# what kind of suv to pull 2 horse trailer



## rider4life422

Fords hold up really well. They can take alot of abuse and hold up forever. My truck had over 100000 miles on it and only needed routine matinence


----------



## Trissacar

I love the Ford Explorers!


----------



## Goose350

Chevy makes their Suburban in a HD model. I am not sure of the GVWR but it should pull a big bumper pull nicely. As for just a 2 horse, any of the full size suvs would do fine and as mentions a explorer would do as well.


----------



## SaddleUp158

Ooh I am going to be watching this thread. I will be looking to purchase a new vehicle after I graduate from the university in Dec. I have been debating between a smaller truck or a SUV.


----------



## iridehorses

I've been pulling a two horse stock trailer with a GMC Envoy. It can pull the weight fine but the wheel base is too short. I can safely pull one horse and he has to be facing the back and tied to the doors. That way he is standing over the axels and it eliminates the sway.


----------



## BackInTheSaddleAgain

Copy that


Goose350 said:


> Chevy makes their Suburban in a HD model. .


----------



## Tazmanian Devil

There are SUVs that can safely pull a 2h trailer and there are those that cannot. This is true even with the same model. 

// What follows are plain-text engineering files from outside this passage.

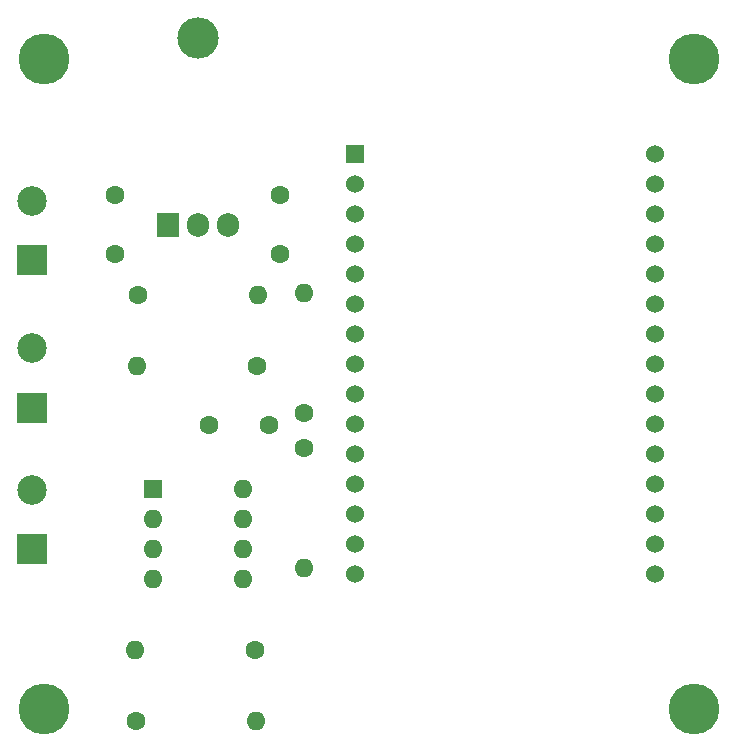
<source format=gbr>
%TF.GenerationSoftware,KiCad,Pcbnew,7.0.0*%
%TF.CreationDate,2023-02-24T19:45:49+01:00*%
%TF.ProjectId,afzuiging-pcb,61667a75-6967-4696-9e67-2d7063622e6b,0*%
%TF.SameCoordinates,Original*%
%TF.FileFunction,Soldermask,Top*%
%TF.FilePolarity,Negative*%
%FSLAX46Y46*%
G04 Gerber Fmt 4.6, Leading zero omitted, Abs format (unit mm)*
G04 Created by KiCad (PCBNEW 7.0.0) date 2023-02-24 19:45:49*
%MOMM*%
%LPD*%
G01*
G04 APERTURE LIST*
%ADD10C,1.600000*%
%ADD11C,4.300000*%
%ADD12O,1.600000X1.600000*%
%ADD13C,2.500000*%
%ADD14R,2.500000X2.500000*%
%ADD15R,1.600000X1.600000*%
%ADD16R,1.524000X1.524000*%
%ADD17C,1.524000*%
%ADD18O,3.500000X3.500000*%
%ADD19R,1.905000X2.000000*%
%ADD20O,1.905000X2.000000*%
G04 APERTURE END LIST*
D10*
%TO.C,C1*%
X51000000Y-59000000D03*
X46000000Y-59000000D03*
%TD*%
D11*
%TO.C,REF\u002A\u002A*%
X32000000Y-28000000D03*
%TD*%
%TO.C,REF\u002A\u002A*%
X32000000Y-83000000D03*
%TD*%
%TO.C,REF\u002A\u002A*%
X87000000Y-83000000D03*
%TD*%
%TO.C,REF\u002A\u002A*%
X87000000Y-28000000D03*
%TD*%
D10*
%TO.C,R6*%
X54000000Y-60920000D03*
D12*
X53999999Y-71079999D03*
%TD*%
D13*
%TO.C,J1*%
X31000000Y-40000000D03*
D14*
X30999999Y-44999999D03*
%TD*%
D10*
%TO.C,R3*%
X54000000Y-58000000D03*
D12*
X53999999Y-47839999D03*
%TD*%
D14*
%TO.C,J3*%
X30999999Y-69499999D03*
D13*
X31000000Y-64500000D03*
%TD*%
D10*
%TO.C,R4*%
X49820000Y-78000000D03*
D12*
X39659999Y-77999999D03*
%TD*%
D10*
%TO.C,R1*%
X39920000Y-48000000D03*
D12*
X50079999Y-47999999D03*
%TD*%
D15*
%TO.C,U4*%
X41199999Y-64379999D03*
D12*
X41199999Y-66919999D03*
X41199999Y-69459999D03*
X41199999Y-71999999D03*
X48819999Y-71999999D03*
X48819999Y-69459999D03*
X48819999Y-66919999D03*
X48819999Y-64379999D03*
%TD*%
D10*
%TO.C,C2*%
X38000000Y-44500000D03*
X38000000Y-39500000D03*
%TD*%
D14*
%TO.C,J2*%
X30999999Y-57499999D03*
D13*
X31000000Y-52500000D03*
%TD*%
D16*
%TO.C,U2*%
X58299999Y-36059999D03*
D17*
X58300000Y-38600000D03*
X58300000Y-41140000D03*
X58300000Y-43680000D03*
X58300000Y-46220000D03*
X58300000Y-48760000D03*
X58300000Y-51300000D03*
X58300000Y-53840000D03*
X58300000Y-56380000D03*
X58300000Y-58920000D03*
X58300000Y-61460000D03*
X58300000Y-64000000D03*
X58300000Y-66540000D03*
X58300000Y-69080000D03*
X58300000Y-71620000D03*
X83700000Y-71620000D03*
X83700000Y-69080000D03*
X83700000Y-66540000D03*
X83700000Y-64000000D03*
X83700000Y-61460000D03*
X83700000Y-58920000D03*
X83700000Y-56380000D03*
X83700000Y-53840000D03*
X83700000Y-51300000D03*
X83700000Y-48760000D03*
X83700000Y-46220000D03*
X83700000Y-43680000D03*
X83700000Y-41140000D03*
X83700000Y-38600000D03*
X83700000Y-36060000D03*
%TD*%
D10*
%TO.C,R2*%
X50000000Y-54000000D03*
D12*
X39839999Y-53999999D03*
%TD*%
D10*
%TO.C,C3*%
X52000000Y-39500000D03*
X52000000Y-44500000D03*
%TD*%
D18*
%TO.C,U3*%
X44999999Y-26249999D03*
D19*
X42459999Y-42049999D03*
D20*
X44999999Y-42049999D03*
X47539999Y-42049999D03*
%TD*%
D10*
%TO.C,R5*%
X39740000Y-84000000D03*
D12*
X49899999Y-83999999D03*
%TD*%
M02*

</source>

You have to look at the specs and equipment package of the vehicle. Some come with a "tow package" - there are also different engine options (size, cylinders) as well as different transmission options. These differences become extrememely important when you get to smaller SUVs (i.e. Explorer). There are models of an F-150 that are not suitable for towing 2 horses, there are other configurations that can tow over 10,000#.

Learn what the specs mean and look at the tow guides for various vehicles. Ideally, you want to tow no more than 80% of you vehicle's max capacity.

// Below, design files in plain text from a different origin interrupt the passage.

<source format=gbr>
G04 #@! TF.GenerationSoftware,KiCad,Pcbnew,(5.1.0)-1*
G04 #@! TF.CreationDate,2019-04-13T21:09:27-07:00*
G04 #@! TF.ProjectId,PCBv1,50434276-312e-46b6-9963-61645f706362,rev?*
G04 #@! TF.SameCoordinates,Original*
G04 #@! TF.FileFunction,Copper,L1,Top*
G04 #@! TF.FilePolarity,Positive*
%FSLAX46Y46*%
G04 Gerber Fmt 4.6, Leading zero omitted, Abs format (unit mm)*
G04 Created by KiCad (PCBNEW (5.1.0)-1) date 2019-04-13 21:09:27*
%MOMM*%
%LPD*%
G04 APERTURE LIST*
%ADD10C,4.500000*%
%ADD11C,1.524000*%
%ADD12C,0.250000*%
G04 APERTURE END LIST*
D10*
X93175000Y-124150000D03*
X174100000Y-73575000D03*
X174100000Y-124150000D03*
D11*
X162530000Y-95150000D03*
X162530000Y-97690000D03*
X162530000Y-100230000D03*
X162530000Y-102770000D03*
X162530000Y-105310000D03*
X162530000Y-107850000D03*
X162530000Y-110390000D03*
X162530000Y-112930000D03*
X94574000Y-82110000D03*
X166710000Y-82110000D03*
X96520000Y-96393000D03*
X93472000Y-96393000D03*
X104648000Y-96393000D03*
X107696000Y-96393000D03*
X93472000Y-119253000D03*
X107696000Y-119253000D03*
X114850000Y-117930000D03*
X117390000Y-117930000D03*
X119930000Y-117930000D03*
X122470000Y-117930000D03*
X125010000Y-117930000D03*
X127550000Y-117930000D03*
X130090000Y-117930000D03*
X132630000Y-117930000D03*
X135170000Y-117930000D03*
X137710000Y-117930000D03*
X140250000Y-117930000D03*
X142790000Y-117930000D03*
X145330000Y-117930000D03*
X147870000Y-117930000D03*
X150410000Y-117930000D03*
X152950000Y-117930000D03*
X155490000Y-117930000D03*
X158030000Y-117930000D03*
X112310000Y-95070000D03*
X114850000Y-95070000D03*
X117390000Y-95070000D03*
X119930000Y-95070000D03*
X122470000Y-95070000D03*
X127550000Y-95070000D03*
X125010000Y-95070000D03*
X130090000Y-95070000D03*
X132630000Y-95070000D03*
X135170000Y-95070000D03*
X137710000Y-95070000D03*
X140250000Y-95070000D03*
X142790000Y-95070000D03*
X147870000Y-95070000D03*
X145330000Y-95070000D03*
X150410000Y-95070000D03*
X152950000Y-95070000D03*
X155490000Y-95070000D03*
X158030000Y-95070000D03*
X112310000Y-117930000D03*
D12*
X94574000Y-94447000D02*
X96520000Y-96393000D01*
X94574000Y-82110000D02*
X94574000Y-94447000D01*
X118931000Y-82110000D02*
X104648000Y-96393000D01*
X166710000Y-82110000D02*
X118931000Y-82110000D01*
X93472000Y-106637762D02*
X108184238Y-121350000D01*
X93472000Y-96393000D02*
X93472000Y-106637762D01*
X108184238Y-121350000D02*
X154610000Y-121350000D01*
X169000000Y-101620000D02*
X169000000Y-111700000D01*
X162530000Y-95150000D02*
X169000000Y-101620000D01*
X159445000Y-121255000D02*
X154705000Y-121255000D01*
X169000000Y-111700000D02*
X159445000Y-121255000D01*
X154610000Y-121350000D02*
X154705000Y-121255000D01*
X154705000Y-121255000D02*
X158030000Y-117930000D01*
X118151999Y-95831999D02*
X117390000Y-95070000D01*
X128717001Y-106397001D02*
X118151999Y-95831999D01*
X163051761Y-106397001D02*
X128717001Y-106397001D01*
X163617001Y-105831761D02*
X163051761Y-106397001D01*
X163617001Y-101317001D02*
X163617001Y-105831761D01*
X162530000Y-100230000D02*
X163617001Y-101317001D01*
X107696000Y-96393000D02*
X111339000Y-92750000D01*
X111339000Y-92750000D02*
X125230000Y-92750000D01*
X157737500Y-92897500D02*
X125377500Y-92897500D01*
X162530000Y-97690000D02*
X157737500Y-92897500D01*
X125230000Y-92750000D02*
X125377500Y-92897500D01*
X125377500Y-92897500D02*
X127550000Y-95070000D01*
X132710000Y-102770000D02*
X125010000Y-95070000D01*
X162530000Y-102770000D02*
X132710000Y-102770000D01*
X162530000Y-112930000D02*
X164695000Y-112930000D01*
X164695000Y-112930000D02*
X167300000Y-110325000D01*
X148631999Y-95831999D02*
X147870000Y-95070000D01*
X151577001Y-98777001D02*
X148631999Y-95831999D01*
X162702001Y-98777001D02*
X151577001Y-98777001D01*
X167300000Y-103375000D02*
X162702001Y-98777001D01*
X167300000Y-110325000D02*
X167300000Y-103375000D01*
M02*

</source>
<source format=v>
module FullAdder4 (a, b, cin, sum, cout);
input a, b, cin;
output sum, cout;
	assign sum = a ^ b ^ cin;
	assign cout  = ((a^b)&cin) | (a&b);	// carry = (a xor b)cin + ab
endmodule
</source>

Also note that many tow capacities assume you are using a weight distributing hitch. The tow capacity is often much lower when not using one.

Things may have changed in recent years, but I recall the foreign SUVs really weren't up to the towing task when I last looked. They were basically engineered as "cars, made to look like a truck). Similar Ford/Chevy/Dodge/GMC models are often built on truck foundations (trucks, made to look like a car). 

Again, check the towing specs of the specific model with its particular configuration. That's the only way to be sure.


----------